=== Section Start ===

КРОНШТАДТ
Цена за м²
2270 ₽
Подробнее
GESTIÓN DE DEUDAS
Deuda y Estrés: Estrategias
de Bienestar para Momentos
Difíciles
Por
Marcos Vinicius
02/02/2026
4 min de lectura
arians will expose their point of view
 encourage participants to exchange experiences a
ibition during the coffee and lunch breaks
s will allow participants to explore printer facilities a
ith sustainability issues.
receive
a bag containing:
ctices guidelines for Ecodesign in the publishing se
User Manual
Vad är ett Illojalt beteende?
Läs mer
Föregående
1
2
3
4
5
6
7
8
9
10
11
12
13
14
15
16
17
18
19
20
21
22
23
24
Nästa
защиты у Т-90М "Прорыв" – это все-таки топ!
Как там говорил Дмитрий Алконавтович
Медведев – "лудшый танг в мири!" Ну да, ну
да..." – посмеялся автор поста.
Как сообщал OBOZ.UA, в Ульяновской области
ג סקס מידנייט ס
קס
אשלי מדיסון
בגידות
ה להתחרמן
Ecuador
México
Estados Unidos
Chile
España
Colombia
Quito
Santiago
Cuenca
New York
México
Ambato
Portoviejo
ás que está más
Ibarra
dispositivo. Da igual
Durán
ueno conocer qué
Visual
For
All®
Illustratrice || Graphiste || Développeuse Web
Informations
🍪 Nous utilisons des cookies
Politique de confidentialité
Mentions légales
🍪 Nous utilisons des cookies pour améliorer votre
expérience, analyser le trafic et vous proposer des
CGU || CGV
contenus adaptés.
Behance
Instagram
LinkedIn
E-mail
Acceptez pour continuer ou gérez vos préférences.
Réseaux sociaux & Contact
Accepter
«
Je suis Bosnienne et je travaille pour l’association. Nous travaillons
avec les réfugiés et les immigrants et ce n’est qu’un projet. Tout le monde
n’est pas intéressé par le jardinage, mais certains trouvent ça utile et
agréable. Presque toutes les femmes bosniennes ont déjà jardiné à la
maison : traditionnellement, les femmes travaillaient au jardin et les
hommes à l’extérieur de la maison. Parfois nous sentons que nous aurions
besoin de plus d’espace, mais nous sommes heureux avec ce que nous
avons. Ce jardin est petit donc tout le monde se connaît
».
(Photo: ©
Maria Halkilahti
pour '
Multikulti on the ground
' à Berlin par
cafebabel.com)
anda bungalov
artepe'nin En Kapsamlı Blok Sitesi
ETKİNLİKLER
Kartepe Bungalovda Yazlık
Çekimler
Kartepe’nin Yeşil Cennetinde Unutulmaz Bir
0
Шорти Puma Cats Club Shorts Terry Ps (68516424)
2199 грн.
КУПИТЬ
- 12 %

=== Section End ===

• Required work
The answer must consist of every line above that holds the string "femmes", copied exactly.

• Your solution
agréable. Presque toutes les femmes bosniennes ont déjà jardiné à la
maison : traditionnellement, les femmes travaillaient au jardin et les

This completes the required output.